## Begin Excerpted records

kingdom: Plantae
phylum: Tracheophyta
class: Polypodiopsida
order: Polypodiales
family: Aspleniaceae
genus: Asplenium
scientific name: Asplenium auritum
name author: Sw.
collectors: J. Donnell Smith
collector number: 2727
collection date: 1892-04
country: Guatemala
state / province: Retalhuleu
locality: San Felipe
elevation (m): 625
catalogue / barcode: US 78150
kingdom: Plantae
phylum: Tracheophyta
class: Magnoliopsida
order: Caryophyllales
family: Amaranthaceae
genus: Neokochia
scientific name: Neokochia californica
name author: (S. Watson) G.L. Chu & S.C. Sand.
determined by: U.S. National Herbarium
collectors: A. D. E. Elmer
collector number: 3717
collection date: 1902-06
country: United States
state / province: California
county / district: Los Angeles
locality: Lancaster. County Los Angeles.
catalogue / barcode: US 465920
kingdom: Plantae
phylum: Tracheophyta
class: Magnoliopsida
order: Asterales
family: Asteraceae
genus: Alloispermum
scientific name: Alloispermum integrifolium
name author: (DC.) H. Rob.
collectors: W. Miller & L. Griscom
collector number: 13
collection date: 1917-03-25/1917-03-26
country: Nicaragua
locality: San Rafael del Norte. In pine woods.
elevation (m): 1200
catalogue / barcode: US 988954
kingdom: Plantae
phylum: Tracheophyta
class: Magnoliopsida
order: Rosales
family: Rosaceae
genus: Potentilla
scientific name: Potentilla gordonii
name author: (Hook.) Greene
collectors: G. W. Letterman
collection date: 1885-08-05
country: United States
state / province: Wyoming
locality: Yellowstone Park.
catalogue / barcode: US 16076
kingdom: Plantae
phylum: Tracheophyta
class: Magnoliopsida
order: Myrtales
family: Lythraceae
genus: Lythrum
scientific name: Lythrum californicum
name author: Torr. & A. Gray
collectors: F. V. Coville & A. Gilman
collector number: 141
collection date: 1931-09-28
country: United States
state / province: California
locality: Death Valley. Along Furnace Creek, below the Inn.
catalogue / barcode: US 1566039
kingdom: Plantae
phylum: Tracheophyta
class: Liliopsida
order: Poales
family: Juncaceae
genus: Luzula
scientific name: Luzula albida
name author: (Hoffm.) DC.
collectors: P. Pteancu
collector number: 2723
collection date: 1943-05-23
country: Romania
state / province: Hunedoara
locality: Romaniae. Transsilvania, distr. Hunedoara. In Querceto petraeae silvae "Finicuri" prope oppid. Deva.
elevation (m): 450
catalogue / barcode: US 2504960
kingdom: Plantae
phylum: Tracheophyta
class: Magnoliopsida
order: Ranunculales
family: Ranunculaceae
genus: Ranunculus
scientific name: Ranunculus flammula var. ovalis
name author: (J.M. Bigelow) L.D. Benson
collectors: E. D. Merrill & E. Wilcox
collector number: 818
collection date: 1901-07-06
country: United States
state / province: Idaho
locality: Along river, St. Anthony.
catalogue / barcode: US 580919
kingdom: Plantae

## End Excerpted records

* [Task objective]: Extract every line from all of the items above and copy each one word for word, in its original order.

* [Answer to this exercise]:
kingdom: Plantae
phylum: Tracheophyta
class: Polypodiopsida
order: Polypodiales
family: Aspleniaceae
genus: Asplenium
scientific name: Asplenium auritum
name author: Sw.
collectors: J. Donnell Smith
collector number: 2727
collection date: 1892-04
country: Guatemala
state / province: Retalhuleu
locality: San Felipe
elevation (m): 625
catalogue / barcode: US 78150
kingdom: Plantae
phylum: Tracheophyta
class: Magnoliopsida
order: Caryophyllales
family: Amaranthaceae
genus: Neokochia
scientific name: Neokochia californica
name author: (S. Watson) G.L. Chu & S.C. Sand.
determined by: U.S. National Herbarium
collectors: A. D. E. Elmer
collector number: 3717
collection date: 1902-06
country: United States
state / province: California
county / district: Los Angeles
locality: Lancaster. County Los Angeles.
catalogue / barcode: US 465920
kingdom: Plantae
phylum: Tracheophyta
class: Magnoliopsida
order: Asterales
family: Asteraceae
genus: Alloispermum
scientific name: Alloispermum integrifolium
name author: (DC.) H. Rob.
collectors: W. Miller & L. Griscom
collector number: 13
collection date: 1917-03-25/1917-03-26
country: Nicaragua
locality: San Rafael del Norte. In pine woods.
elevation (m): 1200
catalogue / barcode: US 988954
kingdom: Plantae
phylum: Tracheophyta
class: Magnoliopsida
order: Rosales
family: Rosaceae
genus: Potentilla
scientific name: Potentilla gordonii
name author: (Hook.) Greene
collectors: G. W. Letterman
collection date: 1885-08-05
country: United States
state / province: Wyoming
locality: Yellowstone Park.
catalogue / barcode: US 16076
kingdom: Plantae
phylum: Tracheophyta
class: Magnoliopsida
order: Myrtales
family: Lythraceae
genus: Lythrum
scientific name: Lythrum californicum
name author: Torr. & A. Gray
collectors: F. V. Coville & A. Gilman
collector number: 141
collection date: 1931-09-28
country: United States
state / province: California
locality: Death Valley. Along Furnace Creek, below the Inn.
catalogue / barcode: US 1566039
kingdom: Plantae
phylum: Tracheophyta
class: Liliopsida
order: Poales
family: Juncaceae
genus: Luzula
scientific name: Luzula albida
name author: (Hoffm.) DC.
collectors: P. Pteancu
collector number: 2723
collection date: 1943-05-23
country: Romania
state / province: Hunedoara
locality: Romaniae. Transsilvania, distr. Hunedoara. In Querceto petraeae silvae "Finicuri" prope oppid. Deva.
elevation (m): 450
catalogue / barcode: US 2504960
kingdom: Plantae
phylum: Tracheophyta
class: Magnoliopsida
order: Ranunculales
family: Ranunculaceae
genus: Ranunculus
scientific name: Ranunculus flammula var. ovalis
name author: (J.M. Bigelow) L.D. Benson
collectors: E. D. Merrill & E. Wilcox
collector number: 818
collection date: 1901-07-06
country: United States
state / province: Idaho
locality: Along river, St. Anthony.
catalogue / barcode: US 580919
kingdom: Plantae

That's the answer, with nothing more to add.